** Opening GIVEN PASSAGE block **

The government utility had defended its decision to buy about two-thirds of coal for power generation from small mines.

“We had to have the mindset of favoring the smallest (producers) because we had to make their economic conditions more equal,” Miguel Alejandro López, the subdirector of purchasing for the company, said in July, describing the orders he got under López Obrador. “Because as he (the president) has said, one of this country’s main failings is inequality.”

López said small mine owners were required to submit proof they complied with labor laws, which in Mexico govern mine safety.

But even the president acknowledged that the Pinabete mine had not complied with the few existing safety and labor standards.

Accidents at small coal mines have been depressingly frequent.

In June 2021, seven miners were killed at a similar small mine in Muzquiz township, about 80 miles (130 kilometers) southwest of Eagle Pass, Texas. The shaft at the Micarán mine also flooded and partially collapsed, and it took days to recover the miners’ bodies.

The operations resemble wildcat mines from the U.S. Old West: Horizontal coal faces spread out from the bottom of the shaft and are shored up with wooden poles.

At some mines, the pit-head winches used to extract miners and coal are run off old car engines placed on blocks.

Lawmakers already knew the dangers of the narrow, unreinforced vertical shafts; explosive gas accumulations and flooding risks are common.

As far back as 2012, Mexican legislators tried to pass laws to do away with such primitive mines. The 2006 tragedy in the nearby Pasta de Conchos mine, where 65 miners died after a gas build-up caused a fire and explosion, was still fresh in their minds. That was a larger mine where gas monitoring proved to be insufficient.

** Closing GIVEN PASSAGE block **
** Opening DATA EXTRACTS block **

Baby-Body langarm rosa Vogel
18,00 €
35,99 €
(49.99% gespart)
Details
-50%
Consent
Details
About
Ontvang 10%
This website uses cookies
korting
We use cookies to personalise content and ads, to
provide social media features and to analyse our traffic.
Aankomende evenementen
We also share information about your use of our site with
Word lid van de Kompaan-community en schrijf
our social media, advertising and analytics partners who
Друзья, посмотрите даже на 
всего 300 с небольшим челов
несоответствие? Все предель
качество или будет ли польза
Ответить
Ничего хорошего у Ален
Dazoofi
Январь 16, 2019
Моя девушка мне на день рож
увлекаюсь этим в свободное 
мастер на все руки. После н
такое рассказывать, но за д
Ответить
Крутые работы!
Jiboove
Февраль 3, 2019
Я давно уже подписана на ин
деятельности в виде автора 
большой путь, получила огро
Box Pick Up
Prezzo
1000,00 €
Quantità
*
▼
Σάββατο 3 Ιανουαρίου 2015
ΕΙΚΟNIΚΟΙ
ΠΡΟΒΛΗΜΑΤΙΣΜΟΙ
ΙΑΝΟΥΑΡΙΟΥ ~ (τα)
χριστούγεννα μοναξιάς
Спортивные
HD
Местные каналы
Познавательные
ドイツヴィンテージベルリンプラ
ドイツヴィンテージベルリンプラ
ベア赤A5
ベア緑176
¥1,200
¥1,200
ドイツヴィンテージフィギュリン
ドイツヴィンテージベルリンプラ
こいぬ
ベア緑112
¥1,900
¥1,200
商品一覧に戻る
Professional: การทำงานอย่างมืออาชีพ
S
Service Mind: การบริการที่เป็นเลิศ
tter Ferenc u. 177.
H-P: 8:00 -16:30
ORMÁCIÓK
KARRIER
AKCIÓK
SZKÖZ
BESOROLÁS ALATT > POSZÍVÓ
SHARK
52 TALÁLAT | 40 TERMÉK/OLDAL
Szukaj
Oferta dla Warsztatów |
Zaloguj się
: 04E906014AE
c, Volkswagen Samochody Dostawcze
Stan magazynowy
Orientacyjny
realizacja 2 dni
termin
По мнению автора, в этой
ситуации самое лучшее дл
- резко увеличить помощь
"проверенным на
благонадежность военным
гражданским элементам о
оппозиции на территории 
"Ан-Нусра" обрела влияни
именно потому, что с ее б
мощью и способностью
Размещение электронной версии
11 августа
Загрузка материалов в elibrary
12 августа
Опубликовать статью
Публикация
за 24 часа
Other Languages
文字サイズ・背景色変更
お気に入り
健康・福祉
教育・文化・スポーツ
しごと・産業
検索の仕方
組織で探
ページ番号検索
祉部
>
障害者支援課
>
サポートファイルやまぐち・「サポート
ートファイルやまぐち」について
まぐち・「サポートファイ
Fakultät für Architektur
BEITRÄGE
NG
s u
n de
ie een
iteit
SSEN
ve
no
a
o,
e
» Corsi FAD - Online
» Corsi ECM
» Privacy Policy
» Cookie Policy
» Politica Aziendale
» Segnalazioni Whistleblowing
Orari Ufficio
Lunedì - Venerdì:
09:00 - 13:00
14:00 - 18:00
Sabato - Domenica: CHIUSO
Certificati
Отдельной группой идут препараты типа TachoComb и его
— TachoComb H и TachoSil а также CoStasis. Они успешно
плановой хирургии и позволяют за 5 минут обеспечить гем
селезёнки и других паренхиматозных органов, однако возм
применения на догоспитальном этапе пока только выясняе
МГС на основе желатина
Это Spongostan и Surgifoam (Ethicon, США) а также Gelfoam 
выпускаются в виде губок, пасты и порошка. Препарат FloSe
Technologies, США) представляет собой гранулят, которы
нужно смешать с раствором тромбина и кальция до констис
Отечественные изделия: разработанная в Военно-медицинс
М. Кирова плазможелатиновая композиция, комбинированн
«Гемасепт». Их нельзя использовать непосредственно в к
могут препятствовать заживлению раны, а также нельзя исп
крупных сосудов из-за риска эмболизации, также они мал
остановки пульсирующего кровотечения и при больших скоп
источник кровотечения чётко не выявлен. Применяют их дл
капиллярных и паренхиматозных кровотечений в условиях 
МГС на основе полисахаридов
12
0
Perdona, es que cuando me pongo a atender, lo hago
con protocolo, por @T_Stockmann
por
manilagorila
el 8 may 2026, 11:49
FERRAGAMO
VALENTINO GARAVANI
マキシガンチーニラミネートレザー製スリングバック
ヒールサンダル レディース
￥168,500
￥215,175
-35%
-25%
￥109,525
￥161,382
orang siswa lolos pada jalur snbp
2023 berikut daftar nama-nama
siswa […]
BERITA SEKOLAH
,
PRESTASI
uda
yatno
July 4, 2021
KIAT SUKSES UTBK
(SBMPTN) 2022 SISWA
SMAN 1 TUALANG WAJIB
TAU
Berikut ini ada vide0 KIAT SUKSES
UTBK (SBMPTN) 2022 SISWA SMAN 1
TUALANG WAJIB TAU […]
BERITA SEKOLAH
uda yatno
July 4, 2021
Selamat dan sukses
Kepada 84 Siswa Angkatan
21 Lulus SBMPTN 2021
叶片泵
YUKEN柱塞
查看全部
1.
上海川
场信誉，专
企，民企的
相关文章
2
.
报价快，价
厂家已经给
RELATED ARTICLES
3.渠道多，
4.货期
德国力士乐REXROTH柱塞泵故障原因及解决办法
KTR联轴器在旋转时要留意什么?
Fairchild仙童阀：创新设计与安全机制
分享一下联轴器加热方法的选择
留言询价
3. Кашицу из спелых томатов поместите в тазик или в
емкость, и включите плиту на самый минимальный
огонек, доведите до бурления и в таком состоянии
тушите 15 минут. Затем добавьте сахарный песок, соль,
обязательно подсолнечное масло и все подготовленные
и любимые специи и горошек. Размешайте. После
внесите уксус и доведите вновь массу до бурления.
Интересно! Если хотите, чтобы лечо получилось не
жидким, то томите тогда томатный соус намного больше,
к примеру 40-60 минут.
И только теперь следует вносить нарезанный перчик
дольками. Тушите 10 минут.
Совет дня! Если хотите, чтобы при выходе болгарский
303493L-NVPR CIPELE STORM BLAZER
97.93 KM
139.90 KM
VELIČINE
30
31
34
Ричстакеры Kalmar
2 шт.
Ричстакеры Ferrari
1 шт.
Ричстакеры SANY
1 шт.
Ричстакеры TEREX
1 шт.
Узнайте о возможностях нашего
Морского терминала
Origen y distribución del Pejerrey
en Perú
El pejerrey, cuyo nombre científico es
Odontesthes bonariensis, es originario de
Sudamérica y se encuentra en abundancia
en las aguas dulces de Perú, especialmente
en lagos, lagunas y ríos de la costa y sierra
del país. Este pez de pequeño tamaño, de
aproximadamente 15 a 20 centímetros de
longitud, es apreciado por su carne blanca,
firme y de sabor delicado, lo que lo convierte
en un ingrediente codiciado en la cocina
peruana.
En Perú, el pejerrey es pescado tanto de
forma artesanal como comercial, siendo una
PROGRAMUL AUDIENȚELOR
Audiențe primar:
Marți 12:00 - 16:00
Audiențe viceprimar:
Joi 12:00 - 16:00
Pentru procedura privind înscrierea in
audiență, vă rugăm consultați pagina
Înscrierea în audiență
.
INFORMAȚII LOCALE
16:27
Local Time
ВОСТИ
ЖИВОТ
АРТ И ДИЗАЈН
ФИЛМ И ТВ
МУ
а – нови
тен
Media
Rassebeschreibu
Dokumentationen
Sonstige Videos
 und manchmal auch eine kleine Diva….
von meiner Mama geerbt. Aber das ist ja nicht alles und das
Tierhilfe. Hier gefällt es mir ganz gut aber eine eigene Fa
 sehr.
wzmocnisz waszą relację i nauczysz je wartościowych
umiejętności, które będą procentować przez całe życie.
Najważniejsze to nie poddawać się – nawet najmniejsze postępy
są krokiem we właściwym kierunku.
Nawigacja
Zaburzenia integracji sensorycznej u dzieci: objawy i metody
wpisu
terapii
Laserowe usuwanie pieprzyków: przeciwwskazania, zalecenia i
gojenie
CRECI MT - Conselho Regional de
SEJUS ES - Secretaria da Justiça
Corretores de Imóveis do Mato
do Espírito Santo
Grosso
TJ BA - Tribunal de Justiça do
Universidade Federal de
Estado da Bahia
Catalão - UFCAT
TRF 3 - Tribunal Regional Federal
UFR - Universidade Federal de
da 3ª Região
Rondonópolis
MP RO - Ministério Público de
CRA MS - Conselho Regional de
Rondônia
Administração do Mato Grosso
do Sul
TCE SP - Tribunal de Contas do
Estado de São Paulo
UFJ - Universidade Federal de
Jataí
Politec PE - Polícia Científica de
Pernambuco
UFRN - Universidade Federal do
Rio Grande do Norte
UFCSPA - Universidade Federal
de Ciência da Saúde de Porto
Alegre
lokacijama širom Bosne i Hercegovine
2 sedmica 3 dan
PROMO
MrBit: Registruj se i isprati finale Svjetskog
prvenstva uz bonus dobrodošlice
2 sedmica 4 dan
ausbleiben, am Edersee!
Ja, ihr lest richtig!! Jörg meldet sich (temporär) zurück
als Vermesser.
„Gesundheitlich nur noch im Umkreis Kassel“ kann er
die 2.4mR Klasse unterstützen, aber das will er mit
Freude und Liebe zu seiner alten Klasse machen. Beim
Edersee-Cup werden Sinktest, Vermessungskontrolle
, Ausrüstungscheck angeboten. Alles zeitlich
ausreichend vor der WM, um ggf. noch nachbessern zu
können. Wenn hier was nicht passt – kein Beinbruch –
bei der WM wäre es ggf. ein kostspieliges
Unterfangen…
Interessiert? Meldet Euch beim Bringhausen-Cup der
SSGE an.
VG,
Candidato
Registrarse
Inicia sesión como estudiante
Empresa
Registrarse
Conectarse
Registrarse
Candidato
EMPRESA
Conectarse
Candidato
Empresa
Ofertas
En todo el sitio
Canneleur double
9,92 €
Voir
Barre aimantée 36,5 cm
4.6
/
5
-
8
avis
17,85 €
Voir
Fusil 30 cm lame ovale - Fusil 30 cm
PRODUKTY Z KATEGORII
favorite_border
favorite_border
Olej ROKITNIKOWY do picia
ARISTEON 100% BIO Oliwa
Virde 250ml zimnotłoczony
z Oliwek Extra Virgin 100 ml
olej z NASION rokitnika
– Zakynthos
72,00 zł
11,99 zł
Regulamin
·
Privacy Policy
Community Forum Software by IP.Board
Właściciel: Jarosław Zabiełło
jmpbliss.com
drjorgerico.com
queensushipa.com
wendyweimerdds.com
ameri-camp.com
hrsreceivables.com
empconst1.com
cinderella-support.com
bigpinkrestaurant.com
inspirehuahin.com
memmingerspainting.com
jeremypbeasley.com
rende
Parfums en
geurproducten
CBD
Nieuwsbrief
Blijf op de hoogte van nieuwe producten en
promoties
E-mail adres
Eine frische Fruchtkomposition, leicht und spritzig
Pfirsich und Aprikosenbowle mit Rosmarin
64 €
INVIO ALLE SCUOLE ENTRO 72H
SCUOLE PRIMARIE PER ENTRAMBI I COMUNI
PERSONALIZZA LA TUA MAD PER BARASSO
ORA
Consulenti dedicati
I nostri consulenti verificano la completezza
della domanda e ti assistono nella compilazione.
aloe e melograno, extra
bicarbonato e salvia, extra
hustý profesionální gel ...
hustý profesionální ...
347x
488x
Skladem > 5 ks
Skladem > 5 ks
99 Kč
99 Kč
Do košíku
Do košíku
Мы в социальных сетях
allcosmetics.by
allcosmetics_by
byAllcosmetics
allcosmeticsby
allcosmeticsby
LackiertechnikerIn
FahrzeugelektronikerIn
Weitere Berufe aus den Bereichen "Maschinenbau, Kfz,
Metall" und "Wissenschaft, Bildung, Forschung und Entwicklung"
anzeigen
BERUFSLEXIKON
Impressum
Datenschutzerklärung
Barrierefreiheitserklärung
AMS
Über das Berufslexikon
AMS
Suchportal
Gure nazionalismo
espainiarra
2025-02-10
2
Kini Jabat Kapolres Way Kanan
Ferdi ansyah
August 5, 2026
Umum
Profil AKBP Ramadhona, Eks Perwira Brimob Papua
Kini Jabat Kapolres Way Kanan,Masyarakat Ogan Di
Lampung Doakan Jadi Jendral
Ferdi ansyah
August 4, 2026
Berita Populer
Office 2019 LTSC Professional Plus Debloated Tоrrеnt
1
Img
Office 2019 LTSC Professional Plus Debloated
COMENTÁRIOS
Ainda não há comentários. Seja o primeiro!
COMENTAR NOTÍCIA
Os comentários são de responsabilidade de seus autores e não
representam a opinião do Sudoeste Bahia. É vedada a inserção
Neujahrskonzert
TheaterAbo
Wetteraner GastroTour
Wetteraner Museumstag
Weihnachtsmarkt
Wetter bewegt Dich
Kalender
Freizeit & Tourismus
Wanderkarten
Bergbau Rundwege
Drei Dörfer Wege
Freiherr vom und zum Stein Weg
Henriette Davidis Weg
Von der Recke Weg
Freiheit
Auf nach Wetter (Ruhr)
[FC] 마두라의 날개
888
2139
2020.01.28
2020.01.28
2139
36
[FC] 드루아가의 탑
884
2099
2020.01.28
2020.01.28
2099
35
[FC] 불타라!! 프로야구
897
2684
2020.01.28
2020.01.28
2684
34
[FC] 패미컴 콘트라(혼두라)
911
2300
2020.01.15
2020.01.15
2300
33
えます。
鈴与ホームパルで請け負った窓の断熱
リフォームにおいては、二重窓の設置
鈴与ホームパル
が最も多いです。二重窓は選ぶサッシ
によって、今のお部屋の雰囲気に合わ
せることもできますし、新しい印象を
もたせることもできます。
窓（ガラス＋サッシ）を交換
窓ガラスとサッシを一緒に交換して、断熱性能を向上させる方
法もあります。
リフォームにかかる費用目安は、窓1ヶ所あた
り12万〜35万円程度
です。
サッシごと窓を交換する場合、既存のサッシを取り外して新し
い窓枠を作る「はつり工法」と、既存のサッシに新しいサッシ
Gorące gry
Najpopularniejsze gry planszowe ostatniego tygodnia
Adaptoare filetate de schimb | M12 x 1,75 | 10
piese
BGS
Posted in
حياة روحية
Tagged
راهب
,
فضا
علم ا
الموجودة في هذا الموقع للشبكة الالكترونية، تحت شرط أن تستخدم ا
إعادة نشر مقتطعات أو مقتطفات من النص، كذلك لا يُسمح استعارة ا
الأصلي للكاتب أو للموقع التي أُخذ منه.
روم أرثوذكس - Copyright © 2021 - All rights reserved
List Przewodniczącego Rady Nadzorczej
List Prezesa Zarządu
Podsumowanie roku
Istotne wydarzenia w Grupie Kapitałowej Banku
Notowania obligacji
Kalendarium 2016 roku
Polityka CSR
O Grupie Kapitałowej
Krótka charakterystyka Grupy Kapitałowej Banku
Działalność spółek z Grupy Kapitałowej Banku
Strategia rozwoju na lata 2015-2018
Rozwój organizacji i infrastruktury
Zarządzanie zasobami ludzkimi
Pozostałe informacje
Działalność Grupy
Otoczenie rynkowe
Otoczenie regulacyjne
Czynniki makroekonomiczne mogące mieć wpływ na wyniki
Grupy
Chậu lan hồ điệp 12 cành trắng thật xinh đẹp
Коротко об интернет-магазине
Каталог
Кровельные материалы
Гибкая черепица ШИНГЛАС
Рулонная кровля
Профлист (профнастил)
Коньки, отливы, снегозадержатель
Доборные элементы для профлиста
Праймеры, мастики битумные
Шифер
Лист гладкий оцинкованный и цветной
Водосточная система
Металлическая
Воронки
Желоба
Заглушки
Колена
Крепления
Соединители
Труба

** Closing DATA EXTRACTS block **

EXERCISE REQUIREMENTS:
• A. Answer these questions using the passage on Mexican coal mines, marking each answer (i), (ii) or (iii):
(i) About what share of its coal for power generation did the government utility buy from small mines?
(ii) How many miners were killed at the Micarán mine in June 2021?
(iii) How many miners died in the 2006 Pasta de Conchos tragedy?
• B. Write out everything from "But even the" down to "risks are common." in the passage on Mexican coal mines, replacing "wooden poles" with "timber beams".

ANSWERS TO THE EXERCISE:
• A.
(i) About two-thirds
(ii) Seven
(iii) 65

• B.
But even the president acknowledged that the Pinabete mine had not complied with the few existing safety and labor standards.

Accidents at small coal mines have been depressingly frequent.

In June 2021, seven miners were killed at a similar small mine in Muzquiz township, about 80 miles (130 kilometers) southwest of Eagle Pass, Texas. The shaft at the Micarán mine also flooded and partially collapsed, and it took days to recover the miners’ bodies.

The operations resemble wildcat mines from the U.S. Old West: Horizontal coal faces spread out from the bottom of the shaft and are shored up with timber beams.

At some mines, the pit-head winches used to extract miners and coal are run off old car engines placed on blocks.

Lawmakers already knew the dangers of the narrow, unreinforced vertical shafts; explosive gas accumulations and flooding risks are common.